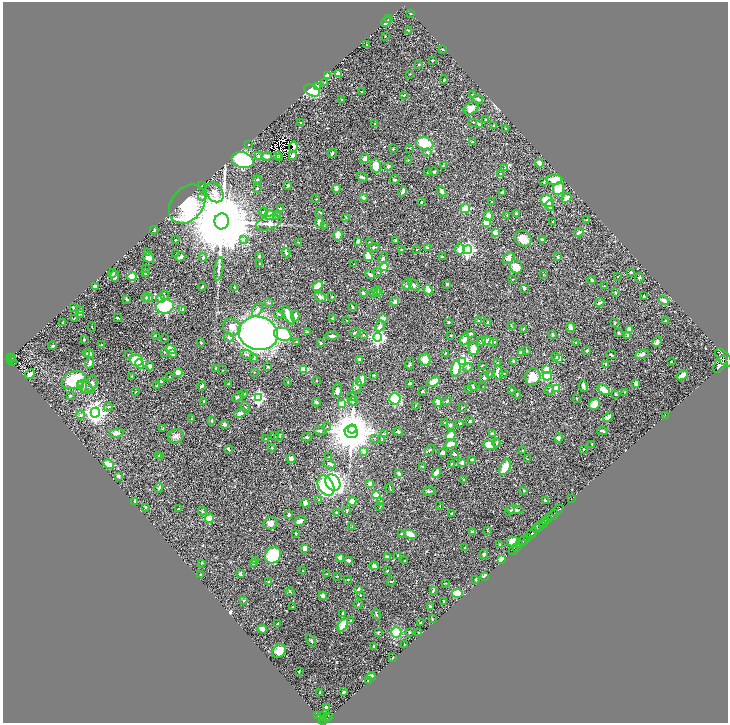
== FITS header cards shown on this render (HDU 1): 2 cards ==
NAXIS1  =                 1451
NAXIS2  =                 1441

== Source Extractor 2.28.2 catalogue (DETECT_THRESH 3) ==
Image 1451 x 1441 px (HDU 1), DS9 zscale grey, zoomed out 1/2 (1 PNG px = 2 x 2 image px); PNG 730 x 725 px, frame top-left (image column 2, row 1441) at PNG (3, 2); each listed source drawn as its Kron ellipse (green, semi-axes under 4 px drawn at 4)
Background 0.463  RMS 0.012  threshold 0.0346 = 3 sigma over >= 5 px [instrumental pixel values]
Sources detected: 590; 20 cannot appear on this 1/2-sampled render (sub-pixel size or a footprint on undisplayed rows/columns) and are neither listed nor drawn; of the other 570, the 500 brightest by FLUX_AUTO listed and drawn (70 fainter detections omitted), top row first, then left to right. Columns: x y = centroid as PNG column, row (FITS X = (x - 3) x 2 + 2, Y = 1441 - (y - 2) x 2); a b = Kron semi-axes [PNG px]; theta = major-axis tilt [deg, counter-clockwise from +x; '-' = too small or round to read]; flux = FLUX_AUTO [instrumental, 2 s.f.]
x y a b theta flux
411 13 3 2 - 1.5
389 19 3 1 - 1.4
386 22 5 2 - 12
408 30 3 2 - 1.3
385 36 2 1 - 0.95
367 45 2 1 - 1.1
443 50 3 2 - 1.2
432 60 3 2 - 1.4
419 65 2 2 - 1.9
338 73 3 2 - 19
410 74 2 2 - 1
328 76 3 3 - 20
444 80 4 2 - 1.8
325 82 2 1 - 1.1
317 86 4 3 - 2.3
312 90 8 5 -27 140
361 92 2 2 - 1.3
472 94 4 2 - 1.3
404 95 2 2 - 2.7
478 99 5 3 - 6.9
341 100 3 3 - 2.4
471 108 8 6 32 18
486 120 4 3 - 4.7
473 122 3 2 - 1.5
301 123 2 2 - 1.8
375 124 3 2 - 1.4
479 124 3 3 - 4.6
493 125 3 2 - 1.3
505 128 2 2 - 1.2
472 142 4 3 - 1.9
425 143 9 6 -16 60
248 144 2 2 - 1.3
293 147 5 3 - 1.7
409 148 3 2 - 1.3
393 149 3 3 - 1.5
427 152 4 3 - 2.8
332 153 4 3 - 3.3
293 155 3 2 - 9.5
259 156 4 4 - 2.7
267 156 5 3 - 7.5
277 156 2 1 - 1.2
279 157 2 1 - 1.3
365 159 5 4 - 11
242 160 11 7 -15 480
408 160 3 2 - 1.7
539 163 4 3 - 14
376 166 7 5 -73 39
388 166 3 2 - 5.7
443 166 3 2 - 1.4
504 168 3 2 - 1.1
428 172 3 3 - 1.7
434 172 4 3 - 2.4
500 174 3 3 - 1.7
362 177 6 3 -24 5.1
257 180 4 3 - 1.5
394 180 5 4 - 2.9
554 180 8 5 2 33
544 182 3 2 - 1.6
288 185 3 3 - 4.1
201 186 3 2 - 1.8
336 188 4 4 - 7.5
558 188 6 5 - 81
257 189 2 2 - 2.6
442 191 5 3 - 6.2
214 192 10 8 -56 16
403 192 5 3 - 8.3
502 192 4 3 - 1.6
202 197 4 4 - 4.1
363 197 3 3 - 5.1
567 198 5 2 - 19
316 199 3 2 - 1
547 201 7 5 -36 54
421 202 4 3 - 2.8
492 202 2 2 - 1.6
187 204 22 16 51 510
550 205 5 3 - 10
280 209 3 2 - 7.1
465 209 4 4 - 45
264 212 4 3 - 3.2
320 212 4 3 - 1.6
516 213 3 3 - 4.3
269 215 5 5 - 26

----------

PROBLEM STATEMENT -
Write out every line of the material above as a numbered list, skipping blank lines and leaving out the picture.

SOLVED EXERCISE -
1. == FITS header cards shown on this render (HDU 1): 2 cards ==
2. NAXIS1  =                 1451
3. NAXIS2  =                 1441
4. == Source Extractor 2.28.2 catalogue (DETECT_THRESH 3) ==
5. Image 1451 x 1441 px (HDU 1), DS9 zscale grey, zoomed out 1/2 (1 PNG px = 2 x 2 image px); PNG 730 x 725 px, frame top-left (image column 2, row 1441) at PNG (3, 2); each listed source drawn as its Kron ellipse (green, semi-axes under 4 px drawn at 4)
6. Background 0.463  RMS 0.012  threshold 0.0346 = 3 sigma over >= 5 px [instrumental pixel values]
7. Sources detected: 590; 20 cannot appear on this 1/2-sampled render (sub-pixel size or a footprint on undisplayed rows/columns) and are neither listed nor drawn; of the other 570, the 500 brightest by FLUX_AUTO listed and drawn (70 fainter detections omitted), top row first, then left to right. Columns: x y = centroid as PNG column, row (FITS X = (x - 3) x 2 + 2, Y = 1441 - (y - 2) x 2); a b = Kron semi-axes [PNG px]; theta = major-axis tilt [deg, counter-clockwise from +x; '-' = too small or round to read]; flux = FLUX_AUTO [instrumental, 2 s.f.]
8. x y a b theta flux
9. 411 13 3 2 - 1.5
10. 389 19 3 1 - 1.4
11. 386 22 5 2 - 12
12. 408 30 3 2 - 1.3
13. 385 36 2 1 - 0.95
14. 367 45 2 1 - 1.1
15. 443 50 3 2 - 1.2
16. 432 60 3 2 - 1.4
17. 419 65 2 2 - 1.9
18. 338 73 3 2 - 19
19. 410 74 2 2 - 1
20. 328 76 3 3 - 20
21. 444 80 4 2 - 1.8
22. 325 82 2 1 - 1.1
23. 317 86 4 3 - 2.3
24. 312 90 8 5 -27 140
25. 361 92 2 2 - 1.3
26. 472 94 4 2 - 1.3
27. 404 95 2 2 - 2.7
28. 478 99 5 3 - 6.9
29. 341 100 3 3 - 2.4
30. 471 108 8 6 32 18
31. 486 120 4 3 - 4.7
32. 473 122 3 2 - 1.5
33. 301 123 2 2 - 1.8
34. 375 124 3 2 - 1.4
35. 479 124 3 3 - 4.6
36. 493 125 3 2 - 1.3
37. 505 128 2 2 - 1.2
38. 472 142 4 3 - 1.9
39. 425 143 9 6 -16 60
40. 248 144 2 2 - 1.3
41. 293 147 5 3 - 1.7
42. 409 148 3 2 - 1.3
43. 393 149 3 3 - 1.5
44. 427 152 4 3 - 2.8
45. 332 153 4 3 - 3.3
46. 293 155 3 2 - 9.5
47. 259 156 4 4 - 2.7
48. 267 156 5 3 - 7.5
49. 277 156 2 1 - 1.2
50. 279 157 2 1 - 1.3
51. 365 159 5 4 - 11
52. 242 160 11 7 -15 480
53. 408 160 3 2 - 1.7
54. 539 163 4 3 - 14
55. 376 166 7 5 -73 39
56. 388 166 3 2 - 5.7
57. 443 166 3 2 - 1.4
58. 504 168 3 2 - 1.1
59. 428 172 3 3 - 1.7
60. 434 172 4 3 - 2.4
61. 500 174 3 3 - 1.7
62. 362 177 6 3 -24 5.1
63. 257 180 4 3 - 1.5
64. 394 180 5 4 - 2.9
65. 554 180 8 5 2 33
66. 544 182 3 2 - 1.6
67. 288 185 3 3 - 4.1
68. 201 186 3 2 - 1.8
69. 336 188 4 4 - 7.5
70. 558 188 6 5 - 81
71. 257 189 2 2 - 2.6
72. 442 191 5 3 - 6.2
73. 214 192 10 8 -56 16
74. 403 192 5 3 - 8.3
75. 502 192 4 3 - 1.6
76. 202 197 4 4 - 4.1
77. 363 197 3 3 - 5.1
78. 567 198 5 2 - 19
79. 316 199 3 2 - 1
80. 547 201 7 5 -36 54
81. 421 202 4 3 - 2.8
82. 492 202 2 2 - 1.6
83. 187 204 22 16 51 510
84. 550 205 5 3 - 10
85. 280 209 3 2 - 7.1
86. 465 209 4 4 - 45
87. 264 212 4 3 - 3.2
88. 320 212 4 3 - 1.6
89. 516 213 3 3 - 4.3
90. 269 215 5 5 - 26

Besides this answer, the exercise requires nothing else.